Задание A.
Определите, согласуются ли с текстом для изучения утверждения (i), (ii) и (iii). Для каждого ответьте «да» или «нет» и приведите точную цитату из текста, которая это решает: (i) генерал Н.В. Рузский 1 марта заявил, что надо сдаваться на милость победителю; (ii) генерал-адъютант К.Д. Нилов назвал Алексеева «предателем» 1 марта; (iii) Г.Я. Аронсон писал, что русские масоны светили заемным светом с Востока.

Текст для изучения.
━━━━━━
Далее Д.Н. Дубенский рассказывал, как командующий Северным фронтом генерал Н.В. Рузский (Н.Н. Берберова тоже не вполне обоснованно считает его масоном) «с цинизмом и грубою определенностью» заявил уже 1 марта: «…надо сдаваться на милость победителю». Эта фраза, писал Д.Н. Дубенский, «все уяснила и с несомненностью указывала, что не только Дума, Петроград, но и лица высшего командования на фронте действуют в полном согласии и решили произвести переворот» (с. 61). И историк вспоминал, как уже 2 марта близкий к черносотенцам генерал-адъютант К.Д. Нилов назвал Алексеева «предателем», и сделал такой вывод: «… масонская партия захватила власть» (с. 66). Подобные утверждения в течение долгих лет квалифицировались как черносотенные выдумки, но ныне отнюдь не черносотенные историки доказали правоту этого вывода.
Впрочем, к фигуре генерала Алексеева мы еще вернемся. Прежде необходимо осознать, что российские масоны были до мозга костей западниками. При этом они не только усматривали все свои общественные идеалы в Западной Европе, но и подчинялись тамошнему могучему масонству. Побывавший в масонстве Г.Я. Аронсон писал: «Русские масоны как бы светили заемным светом с Запада» (Николаевский Б.И., цит. изд., с. 151). И Россию они всецело мерили чисто западными мерками.
━━━━━━
Исходные данные.
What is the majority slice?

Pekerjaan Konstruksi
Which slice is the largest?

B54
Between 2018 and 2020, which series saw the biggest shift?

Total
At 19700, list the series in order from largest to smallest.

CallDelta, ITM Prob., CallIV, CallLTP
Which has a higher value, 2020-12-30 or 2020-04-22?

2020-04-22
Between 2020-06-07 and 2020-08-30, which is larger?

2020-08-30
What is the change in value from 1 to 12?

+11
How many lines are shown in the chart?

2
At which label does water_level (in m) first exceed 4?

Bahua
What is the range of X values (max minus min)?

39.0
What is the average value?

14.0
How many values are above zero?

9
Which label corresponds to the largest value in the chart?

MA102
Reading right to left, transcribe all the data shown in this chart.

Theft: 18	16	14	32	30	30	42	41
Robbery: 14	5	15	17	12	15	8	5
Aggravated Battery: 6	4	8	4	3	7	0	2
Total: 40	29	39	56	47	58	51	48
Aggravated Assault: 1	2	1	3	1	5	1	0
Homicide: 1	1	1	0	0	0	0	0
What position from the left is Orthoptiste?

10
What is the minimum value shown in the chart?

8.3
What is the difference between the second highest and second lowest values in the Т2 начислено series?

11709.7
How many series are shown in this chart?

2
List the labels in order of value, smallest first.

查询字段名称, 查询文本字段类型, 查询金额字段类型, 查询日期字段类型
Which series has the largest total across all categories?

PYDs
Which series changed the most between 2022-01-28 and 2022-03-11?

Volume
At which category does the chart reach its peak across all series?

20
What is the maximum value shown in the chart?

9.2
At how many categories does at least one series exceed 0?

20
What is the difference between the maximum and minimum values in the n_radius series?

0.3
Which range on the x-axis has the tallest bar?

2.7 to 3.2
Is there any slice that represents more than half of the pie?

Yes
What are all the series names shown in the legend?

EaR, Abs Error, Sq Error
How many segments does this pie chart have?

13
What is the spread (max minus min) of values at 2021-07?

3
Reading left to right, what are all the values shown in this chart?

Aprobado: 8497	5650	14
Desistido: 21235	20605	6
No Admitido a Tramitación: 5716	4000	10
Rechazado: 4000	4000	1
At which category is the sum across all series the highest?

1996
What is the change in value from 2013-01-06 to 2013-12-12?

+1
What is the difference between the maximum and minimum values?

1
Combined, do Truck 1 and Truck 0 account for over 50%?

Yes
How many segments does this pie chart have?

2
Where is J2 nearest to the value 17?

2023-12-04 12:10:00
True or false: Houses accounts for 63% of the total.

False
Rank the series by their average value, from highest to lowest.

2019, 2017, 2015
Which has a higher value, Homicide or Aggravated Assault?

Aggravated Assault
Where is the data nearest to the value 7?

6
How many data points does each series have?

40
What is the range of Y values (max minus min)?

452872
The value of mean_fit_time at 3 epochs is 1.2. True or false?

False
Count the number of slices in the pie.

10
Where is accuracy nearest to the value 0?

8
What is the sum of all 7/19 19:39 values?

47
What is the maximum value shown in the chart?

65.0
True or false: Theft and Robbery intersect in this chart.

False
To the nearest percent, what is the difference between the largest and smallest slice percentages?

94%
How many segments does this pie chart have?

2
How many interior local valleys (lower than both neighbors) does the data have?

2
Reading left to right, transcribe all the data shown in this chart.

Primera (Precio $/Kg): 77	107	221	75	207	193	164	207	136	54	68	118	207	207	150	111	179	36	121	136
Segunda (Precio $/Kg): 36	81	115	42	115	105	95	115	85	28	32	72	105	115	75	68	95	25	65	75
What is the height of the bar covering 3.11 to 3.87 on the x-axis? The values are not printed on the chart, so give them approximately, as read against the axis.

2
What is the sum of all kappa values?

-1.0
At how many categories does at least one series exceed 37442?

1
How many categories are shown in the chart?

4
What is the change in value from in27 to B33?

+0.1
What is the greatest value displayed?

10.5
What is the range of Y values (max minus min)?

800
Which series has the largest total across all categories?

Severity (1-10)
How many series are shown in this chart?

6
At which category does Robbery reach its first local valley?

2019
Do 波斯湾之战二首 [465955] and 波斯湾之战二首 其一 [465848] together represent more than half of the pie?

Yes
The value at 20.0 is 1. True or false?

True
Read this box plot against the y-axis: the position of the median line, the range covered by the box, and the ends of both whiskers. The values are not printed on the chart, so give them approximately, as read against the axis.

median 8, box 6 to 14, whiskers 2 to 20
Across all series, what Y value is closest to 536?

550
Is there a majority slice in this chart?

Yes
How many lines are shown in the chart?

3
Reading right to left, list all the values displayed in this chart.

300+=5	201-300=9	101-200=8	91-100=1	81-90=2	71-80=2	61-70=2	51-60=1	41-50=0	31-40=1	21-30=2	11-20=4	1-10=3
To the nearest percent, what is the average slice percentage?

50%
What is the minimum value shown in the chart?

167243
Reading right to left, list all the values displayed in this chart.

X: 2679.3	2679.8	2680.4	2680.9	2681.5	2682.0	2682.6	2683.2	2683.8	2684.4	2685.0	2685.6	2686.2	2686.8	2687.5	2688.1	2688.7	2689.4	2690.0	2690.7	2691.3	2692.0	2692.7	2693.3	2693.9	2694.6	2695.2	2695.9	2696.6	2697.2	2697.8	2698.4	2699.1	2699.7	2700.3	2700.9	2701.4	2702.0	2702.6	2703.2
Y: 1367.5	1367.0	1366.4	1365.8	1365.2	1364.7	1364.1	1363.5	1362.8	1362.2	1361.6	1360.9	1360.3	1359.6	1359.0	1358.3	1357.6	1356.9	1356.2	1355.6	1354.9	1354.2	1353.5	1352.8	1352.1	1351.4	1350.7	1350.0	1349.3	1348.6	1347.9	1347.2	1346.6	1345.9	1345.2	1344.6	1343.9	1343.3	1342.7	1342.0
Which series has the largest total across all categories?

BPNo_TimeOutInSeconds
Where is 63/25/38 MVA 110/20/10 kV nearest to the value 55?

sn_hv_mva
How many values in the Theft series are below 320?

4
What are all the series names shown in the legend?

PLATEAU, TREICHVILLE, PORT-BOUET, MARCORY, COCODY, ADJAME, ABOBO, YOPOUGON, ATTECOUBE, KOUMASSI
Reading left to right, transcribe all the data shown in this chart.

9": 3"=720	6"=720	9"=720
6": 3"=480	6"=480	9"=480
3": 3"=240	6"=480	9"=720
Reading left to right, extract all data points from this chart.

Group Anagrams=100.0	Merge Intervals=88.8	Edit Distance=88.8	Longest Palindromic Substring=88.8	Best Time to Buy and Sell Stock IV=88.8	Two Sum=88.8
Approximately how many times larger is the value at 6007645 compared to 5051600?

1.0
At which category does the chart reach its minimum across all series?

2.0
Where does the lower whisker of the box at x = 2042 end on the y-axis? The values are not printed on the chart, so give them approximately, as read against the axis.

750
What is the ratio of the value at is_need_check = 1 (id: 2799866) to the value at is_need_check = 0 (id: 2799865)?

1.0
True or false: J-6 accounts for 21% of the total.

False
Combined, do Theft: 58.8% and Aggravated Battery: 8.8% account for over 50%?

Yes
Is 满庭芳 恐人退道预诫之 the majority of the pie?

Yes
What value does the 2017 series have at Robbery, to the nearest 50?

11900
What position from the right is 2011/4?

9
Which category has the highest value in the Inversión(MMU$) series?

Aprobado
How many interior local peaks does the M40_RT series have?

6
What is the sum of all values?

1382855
━━━━━━
Задание B.
Выпишите без изменений строки записей: всё от самого начала записей вниз до строки, содержащей «What is the range of X», включая обе границы.

Ваше решение A.
(i) Да: «с цинизмом и грубою определенностью» заявил уже 1 марта: «…надо сдаваться на милость победителю».
(ii) Нет: «как уже 2 марта близкий к черносотенцам генерал-адъютант К.Д. Нилов назвал Алексеева «предателем»».
(iii) Нет: «Русские масоны как бы светили заемным светом с Запада».

Ваше решение B.
What is the majority slice?

Pekerjaan Konstruksi
Which slice is the largest?

B54
Between 2018 and 2020, which series saw the biggest shift?

Total
At 19700, list the series in order from largest to smallest.

CallDelta, ITM Prob., CallIV, CallLTP
Which has a higher value, 2020-12-30 or 2020-04-22?

2020-04-22
Between 2020-06-07 and 2020-08-30, which is larger?

2020-08-30
What is the change in value from 1 to 12?

+11
How many lines are shown in the chart?

2
At which label does water_level (in m) first exceed 4?

Bahua
What is the range of X values (max minus min)?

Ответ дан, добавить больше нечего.